How Musk's Starlink Satellites Connect You to Streaming Video

How Musk's Starlink Satellites Connect You to Streaming Video

The device on your roof (in future) called by Elon Musk “Dishy McFlatface” and the thousands of “StarLink” spacecraft swarming rapidly overhead in low Earth orbits must communicate with each other continuously to provide you with live TV, internet, or streaming video.

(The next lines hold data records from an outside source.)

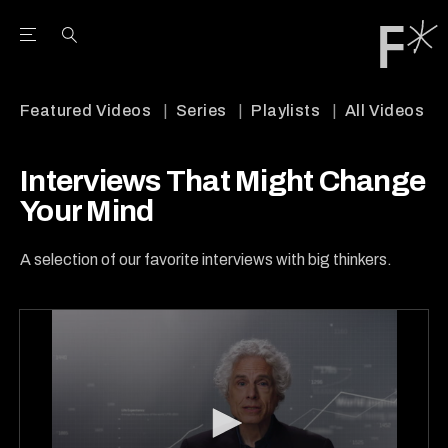
Open the Main Navigation Menu
Open the Main Navigation Menu
Youtube Channel
agram feed
 Facebook page
our Twitter (X) feed
Featured Videos
Series
Playlists
All Videos
Interviews That Might Change
Your Mind
A selection of our favorite interviews with big thinkers.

This is a harder job than having a small parabolic TV dish pointing fixedly at a TV broadcast satellite in Geosynchronous orbit that stays right there, fixed against the stars overhead. The StarLink antenna must continuously track one rapidly moving satellite as it rises over the horizon and speeds overhead and then slew back to find the next one. One might envision a 1950’s solution that would power two stepper motors to slew your old parabolic dish to track and follow each satellite of interest. This cannot, however, provide the tracking accuracy, speed or reliability needed. Not even close.

This video explains how it is done. However, you must think of watching it as simply an education about how advanced and amazing computer and antenna technology has become. They give that warning in the beginning. It is really an exercise for your brain. While beautifully done, it leaves you realizing you should have taken the basic courses in several areas of physics before tackling this PHisD specialty.

But …. It is well done and you sometimes get great pleasure out of sort of understanding a few things. I loved it.